Please copy every row below word for word, with nothing changed.

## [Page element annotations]

------

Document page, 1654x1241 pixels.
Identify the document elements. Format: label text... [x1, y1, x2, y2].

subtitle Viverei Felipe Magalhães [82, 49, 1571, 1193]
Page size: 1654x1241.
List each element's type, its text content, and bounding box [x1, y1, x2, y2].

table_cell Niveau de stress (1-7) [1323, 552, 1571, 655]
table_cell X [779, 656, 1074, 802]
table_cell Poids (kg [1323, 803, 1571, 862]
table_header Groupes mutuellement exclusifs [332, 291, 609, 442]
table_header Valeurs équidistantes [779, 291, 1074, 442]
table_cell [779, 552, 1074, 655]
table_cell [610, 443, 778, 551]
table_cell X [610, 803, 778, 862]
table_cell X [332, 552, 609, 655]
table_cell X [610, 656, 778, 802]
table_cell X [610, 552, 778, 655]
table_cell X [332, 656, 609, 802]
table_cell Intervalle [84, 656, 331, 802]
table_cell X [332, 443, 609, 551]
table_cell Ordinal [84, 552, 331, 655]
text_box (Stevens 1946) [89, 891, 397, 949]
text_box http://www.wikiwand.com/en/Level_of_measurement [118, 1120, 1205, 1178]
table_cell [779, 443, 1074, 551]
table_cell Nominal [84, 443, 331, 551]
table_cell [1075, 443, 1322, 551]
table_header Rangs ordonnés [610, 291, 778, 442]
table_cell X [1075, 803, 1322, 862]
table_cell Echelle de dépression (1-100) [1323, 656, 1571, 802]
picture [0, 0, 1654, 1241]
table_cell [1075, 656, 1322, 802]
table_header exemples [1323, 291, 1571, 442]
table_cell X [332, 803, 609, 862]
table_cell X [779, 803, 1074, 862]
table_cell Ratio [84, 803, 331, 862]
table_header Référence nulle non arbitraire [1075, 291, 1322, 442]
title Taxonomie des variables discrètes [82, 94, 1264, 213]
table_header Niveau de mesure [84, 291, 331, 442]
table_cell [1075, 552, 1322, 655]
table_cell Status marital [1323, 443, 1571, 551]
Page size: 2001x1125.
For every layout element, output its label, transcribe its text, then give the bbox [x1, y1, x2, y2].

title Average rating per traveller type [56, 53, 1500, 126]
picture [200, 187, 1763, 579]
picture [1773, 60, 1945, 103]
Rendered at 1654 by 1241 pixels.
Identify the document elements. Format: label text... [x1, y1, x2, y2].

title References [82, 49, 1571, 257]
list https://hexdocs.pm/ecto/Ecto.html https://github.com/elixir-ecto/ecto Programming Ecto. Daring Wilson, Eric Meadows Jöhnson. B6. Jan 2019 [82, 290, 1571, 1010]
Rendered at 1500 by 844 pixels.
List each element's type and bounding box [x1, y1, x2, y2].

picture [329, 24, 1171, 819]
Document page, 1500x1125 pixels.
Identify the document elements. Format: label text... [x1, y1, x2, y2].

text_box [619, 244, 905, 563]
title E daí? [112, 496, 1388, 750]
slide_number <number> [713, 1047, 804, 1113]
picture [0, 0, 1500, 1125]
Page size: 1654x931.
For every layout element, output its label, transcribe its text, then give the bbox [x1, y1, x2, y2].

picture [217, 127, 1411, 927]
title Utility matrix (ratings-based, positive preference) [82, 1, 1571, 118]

------

## [Complete response]
Document page, 1654x1241 pixels.
Identify the document elements. Format: label text... [x1, y1, x2, y2].

subtitle Viverei Felipe Magalhães [82, 49, 1571, 1193]
Page size: 1654x1241.
List each element's type, its text content, and bounding box [x1, y1, x2, y2].

table_cell Niveau de stress (1-7) [1323, 552, 1571, 655]
table_cell X [779, 656, 1074, 802]
table_cell Poids (kg [1323, 803, 1571, 862]
table_header Groupes mutuellement exclusifs [332, 291, 609, 442]
table_header Valeurs équidistantes [779, 291, 1074, 442]
table_cell [779, 552, 1074, 655]
table_cell [610, 443, 778, 551]
table_cell X [610, 803, 778, 862]
table_cell X [332, 552, 609, 655]
table_cell X [610, 656, 778, 802]
table_cell X [610, 552, 778, 655]
table_cell X [332, 656, 609, 802]
table_cell Intervalle [84, 656, 331, 802]
table_cell X [332, 443, 609, 551]
table_cell Ordinal [84, 552, 331, 655]
text_box (Stevens 1946) [89, 891, 397, 949]
text_box http://www.wikiwand.com/en/Level_of_measurement [118, 1120, 1205, 1178]
table_cell [779, 443, 1074, 551]
table_cell Nominal [84, 443, 331, 551]
table_cell [1075, 443, 1322, 551]
table_header Rangs ordonnés [610, 291, 778, 442]
table_cell X [1075, 803, 1322, 862]
table_cell Echelle de dépression (1-100) [1323, 656, 1571, 802]
picture [0, 0, 1654, 1241]
table_cell [1075, 656, 1322, 802]
table_header exemples [1323, 291, 1571, 442]
table_cell X [332, 803, 609, 862]
table_cell X [779, 803, 1074, 862]
table_cell Ratio [84, 803, 331, 862]
table_header Référence nulle non arbitraire [1075, 291, 1322, 442]
title Taxonomie des variables discrètes [82, 94, 1264, 213]
table_header Niveau de mesure [84, 291, 331, 442]
table_cell [1075, 552, 1322, 655]
table_cell Status marital [1323, 443, 1571, 551]
Page size: 2001x1125.
For every layout element, output its label, transcribe its text, then give the bbox [x1, y1, x2, y2].

title Average rating per traveller type [56, 53, 1500, 126]
picture [200, 187, 1763, 579]
picture [1773, 60, 1945, 103]
Rendered at 1654 by 1241 pixels.
Identify the document elements. Format: label text... [x1, y1, x2, y2].

title References [82, 49, 1571, 257]
list https://hexdocs.pm/ecto/Ecto.html https://github.com/elixir-ecto/ecto Programming Ecto. Daring Wilson, Eric Meadows Jöhnson. B6. Jan 2019 [82, 290, 1571, 1010]
Rendered at 1500 by 844 pixels.
List each element's type and bounding box [x1, y1, x2, y2].

picture [329, 24, 1171, 819]
Document page, 1500x1125 pixels.
Identify the document elements. Format: label text... [x1, y1, x2, y2].

text_box [619, 244, 905, 563]
title E daí? [112, 496, 1388, 750]
slide_number <number> [713, 1047, 804, 1113]
picture [0, 0, 1500, 1125]
Page size: 1654x931.
For every layout element, output its label, transcribe its text, then give the bbox [x1, y1, x2, y2].

picture [217, 127, 1411, 927]
title Utility matrix (ratings-based, positive preference) [82, 1, 1571, 118]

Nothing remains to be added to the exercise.